Der Film basiert auf der Lebensgeschichte von Mirco Mencacci, einem der besten Tongestalter des italienischen Films. Behutsam und ohne Sentimentalität erzählt er eine bemerkenswerte Geschichte.

 

Kritik der Kinderjury

Uns hat begeistert, dass der Regisseur diese wahre Geschichte gefunden und einen Film daraus gemacht hat! Über blinde bzw. anderweitig benachteiligte Kinder gibt es unserer Meinung nach viel zu wenige Filme. Uns ist durch diesen Film bewusst geworden, wie sehr wir uns im Alltag auf unseren Seh-Sinn verlassen, obwohl wir vielleicht so wie Mirco noch ganz andere Fähigkeiten hätten, die wir einfach nur nicht gut genug nutzen. Wir haben es sehr genossen, uns in die Welt eines blinden Kindes hineinzuversetzen und haben teilweise sogar die Augen zugemacht, um Mircos Welt der Töne und Geräusche ganz sinnlich erleben zu können. Mircos Kreativität beim Erzeugen der Töne, aber auch die Fantasie aller anderen blinden Kinder haben wir sehr bewundert. Ganz deutlich herausgekommen ist auch, dass es in den 1970er Jahren noch nicht so üblich war, blinde Kinder gleichberechtigt zu behandeln und ihnen die gleichen Chancen einzuräumen wie „normalen“ Kindern. Eigentlich setzt sich ja nur der junge Priester-Lehrer Don Giulio für Mirco ein, er riskiert sogar seinen Job, als er sich gegen den Direktor stellt, um eine neue Show durchzusetzen.

Die Szene, in der Mirco den Unfall mit dem Gewehr hat und blind wird, war für uns ein Schock, obwohl wir darauf vorbereitet waren. Kleine Details wie der wackelnde Sessel oder die Zeitlupe waren schon Andeutungen darauf, dass gleich etwas geschehen wird. Dennoch war diese Szene wirklich ganz schrecklich für uns.

Sehr gut gefallen hat uns, wie sich die Freundschaft zwischen Mirco und Francesca entwickelt. Eine der schönsten Szenen im Film ist jene, in der sie sich gegenseitig das Gesicht abtasten, um sich „mit den Händen zu sehen“. Die Annäherung an seine Mitschüler erfolgt hingegen eher zögerlich. Felice ist der erste, der Mircos Freund wird. Auch diese beiden haben eine ganz wunderbare gemeinsame Szene: Im Baum sitzend erklärt Mirco, der vor seinem Unfall ja sehen konnte, dem seit seiner Geburt blinden Felice die verschiedenen Farben (daher auch der Titel des Films!). Ansonsten fanden wir alle Geräuschemacher-Szenen, die Tonbänder als beste Hausübung und den heimlichen Ausflug ins Kino besonders toll. Der Film hat mit dem „Blinde Kuh-Spiel“ der Kinder in Mircos Heimatort auch eine wunderbare Klammer, die jeweils Beginn und Ende des Films markiert.

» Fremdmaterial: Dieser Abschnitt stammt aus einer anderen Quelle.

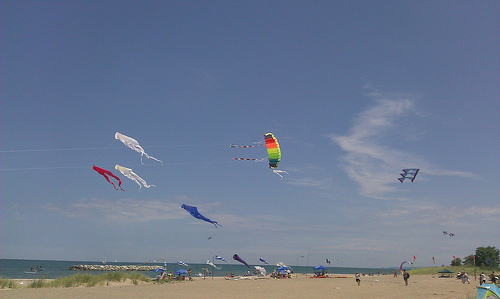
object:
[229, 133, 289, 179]
kite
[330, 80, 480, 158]
cloud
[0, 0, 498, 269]
sky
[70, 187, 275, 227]
cloud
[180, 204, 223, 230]
kite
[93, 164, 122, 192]
kite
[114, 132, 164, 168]
kite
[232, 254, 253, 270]
wind sock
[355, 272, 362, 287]
person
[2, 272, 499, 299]
beach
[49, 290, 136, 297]
sand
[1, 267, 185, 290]
grass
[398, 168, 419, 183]
kite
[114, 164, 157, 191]
kite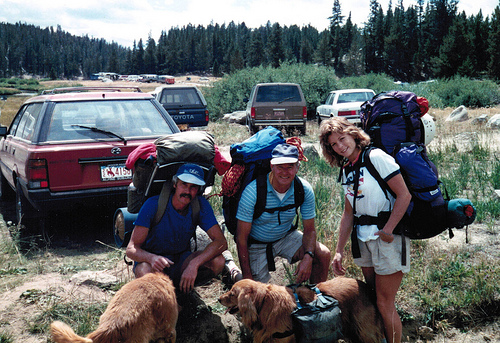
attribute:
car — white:
[311, 85, 379, 125]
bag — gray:
[277, 282, 349, 334]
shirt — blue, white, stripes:
[247, 174, 309, 229]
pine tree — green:
[143, 31, 159, 73]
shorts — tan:
[353, 234, 411, 276]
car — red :
[0, 91, 183, 253]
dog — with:
[211, 268, 381, 342]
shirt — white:
[337, 150, 412, 232]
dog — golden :
[48, 274, 182, 341]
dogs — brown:
[49, 272, 381, 342]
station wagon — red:
[0, 92, 185, 252]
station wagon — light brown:
[240, 80, 310, 150]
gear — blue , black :
[356, 87, 475, 237]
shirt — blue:
[119, 172, 236, 270]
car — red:
[0, 90, 187, 231]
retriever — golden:
[49, 267, 183, 342]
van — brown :
[242, 67, 317, 139]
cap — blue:
[174, 162, 209, 187]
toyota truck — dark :
[241, 82, 296, 127]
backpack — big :
[359, 91, 475, 239]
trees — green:
[289, 14, 429, 94]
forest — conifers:
[2, 1, 497, 81]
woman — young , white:
[315, 116, 427, 340]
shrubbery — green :
[213, 70, 496, 122]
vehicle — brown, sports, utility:
[236, 69, 326, 140]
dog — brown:
[85, 261, 206, 329]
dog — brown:
[219, 268, 393, 335]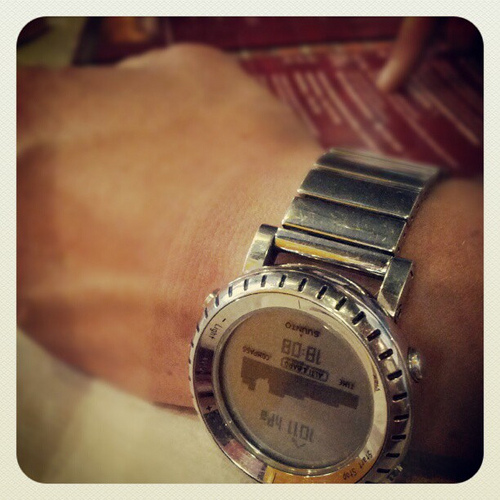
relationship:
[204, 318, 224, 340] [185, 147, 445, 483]
word on silver watch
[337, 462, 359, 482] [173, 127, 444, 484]
stop on watch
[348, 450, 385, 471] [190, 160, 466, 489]
start on watch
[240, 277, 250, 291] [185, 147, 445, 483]
line on silver watch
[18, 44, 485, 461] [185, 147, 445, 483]
man wearing silver watch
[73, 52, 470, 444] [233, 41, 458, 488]
man on table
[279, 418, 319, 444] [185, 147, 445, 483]
time on silver watch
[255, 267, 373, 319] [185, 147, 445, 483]
silver rim on silver watch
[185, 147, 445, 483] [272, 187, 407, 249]
silver watch on link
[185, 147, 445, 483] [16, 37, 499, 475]
silver watch on arm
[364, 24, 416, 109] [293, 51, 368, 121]
finger touching paper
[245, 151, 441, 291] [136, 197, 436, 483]
bracket on watch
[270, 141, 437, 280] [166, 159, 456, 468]
band on watch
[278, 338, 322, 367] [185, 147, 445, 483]
black letters on silver watch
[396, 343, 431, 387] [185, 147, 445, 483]
knob on silver watch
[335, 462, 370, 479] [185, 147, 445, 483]
tent on silver watch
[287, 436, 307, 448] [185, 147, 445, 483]
arrow on silver watch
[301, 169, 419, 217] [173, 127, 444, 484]
watchlink on watch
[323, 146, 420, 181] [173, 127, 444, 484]
watchlink on watch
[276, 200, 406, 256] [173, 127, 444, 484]
watchlink on watch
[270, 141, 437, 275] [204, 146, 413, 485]
band on watch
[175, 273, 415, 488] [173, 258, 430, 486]
engraving on watch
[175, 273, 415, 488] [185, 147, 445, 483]
engraving on silver watch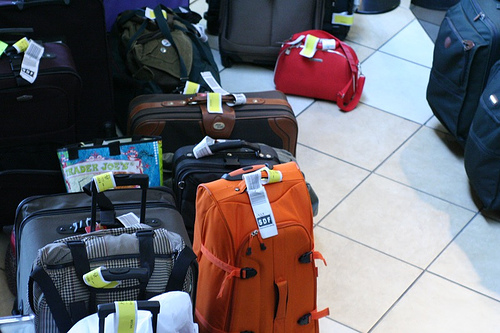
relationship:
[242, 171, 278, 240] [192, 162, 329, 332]
tag on luggage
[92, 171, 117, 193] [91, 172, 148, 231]
tag on luggage handle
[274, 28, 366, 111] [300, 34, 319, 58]
bag has a tag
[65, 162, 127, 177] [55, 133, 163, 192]
trader joe's on bag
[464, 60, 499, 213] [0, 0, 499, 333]
luggage on floor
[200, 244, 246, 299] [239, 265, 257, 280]
strap with a buckle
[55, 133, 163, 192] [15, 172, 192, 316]
bag next to luggage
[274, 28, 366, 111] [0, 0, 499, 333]
bag on floor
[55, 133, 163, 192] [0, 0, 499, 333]
bag on floor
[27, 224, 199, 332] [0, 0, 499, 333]
bag on floor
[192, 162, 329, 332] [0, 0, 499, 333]
luggage on floor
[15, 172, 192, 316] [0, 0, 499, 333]
luggage on floor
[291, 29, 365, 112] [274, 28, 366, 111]
strap on bag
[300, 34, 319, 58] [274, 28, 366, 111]
tag on bag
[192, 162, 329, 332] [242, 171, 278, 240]
luggage has a tag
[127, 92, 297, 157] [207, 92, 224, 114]
luggage has a tag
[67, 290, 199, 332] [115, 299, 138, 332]
luggage has a tag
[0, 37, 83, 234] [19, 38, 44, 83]
luggage has a tag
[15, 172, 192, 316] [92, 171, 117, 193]
luggage has a tag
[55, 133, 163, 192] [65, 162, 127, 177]
bag from trader joe's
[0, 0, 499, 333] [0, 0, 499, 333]
floor has lines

Die Kamera setzt Mircos zunehmende Blindheit sehr gut in Bilder um. Mehrmals sieht man die Welt quasi aus seinen Augen, z.B. als er ganz stark verschwommen gerade noch die Konturen seiner Eltern wahrnehmen kann, die ihm zuwinken. Seine Sehkraft wird noch einmal schlechter, und wieder übernimmt die Kamera das für die Bilder und alles wird noch undeutlicher. Die Musik hat ganz fantastisch zum Film gepasst, und das Geräuschemachen war für uns große Filmfans natürlich sehr interessant zu sehen. Toll, dass der wahre Mirco das zu seinem Beruf machen konnte!

Dieser gefühlvolle Film hat uns sehr bewegt und gerührt. Wir konnten uns sehr gut in Mircos Situation hineinversetzen und mit ihm „mitleben“. Ein wunderschön trauriger Film mit einem ernsthaften Anliegen, der uns gleichzeitig aber auch die unglaubliche Lebensfreude einer Gruppe von blinden Kindern nahe gebracht hat!

 

Preisbegründung der Kinderjury (UNICEF-Preis)

Dieser gefühlvolle Film hat uns sehr bewegt und gerührt. Wir konnten uns gut in Mircos Situation hineinversetzen und mit ihm "mitleben". Über blinde bzw. anderweitig benachteiligte Kinder gibt es unserer Meinung nach viel zu wenige Filme.

Dieser Film setzt sich ganz besonders für die Rechte dieser Kinder ein. Blinde Kinder sollten gleich behandelt werden wie "normale" Kinder und auch gleiche Chancen bekommen, sich selbst zu verwirklichen und ihre Kreativität auszuleben. Mirco findet seinen Weg, indem er die Welt der Töne und Geräusche entdeckt und bei der Gestaltung eines Hörspiels seinen ausgeprägten Gehörsinn einsetzt. Ein wunderschön trauriger Film mit einem ernsthaften Anliegen, der uns gleichzeitig aber auch die unglaubliche Lebensfreude einer Gruppe von blinden Kindern nahe gebracht hat.

Italien 2006
90 Minuten, Farbe

Regie: Cristiano Bortone
mit: Luca Capriotti, Francesco Campobasso, u. a.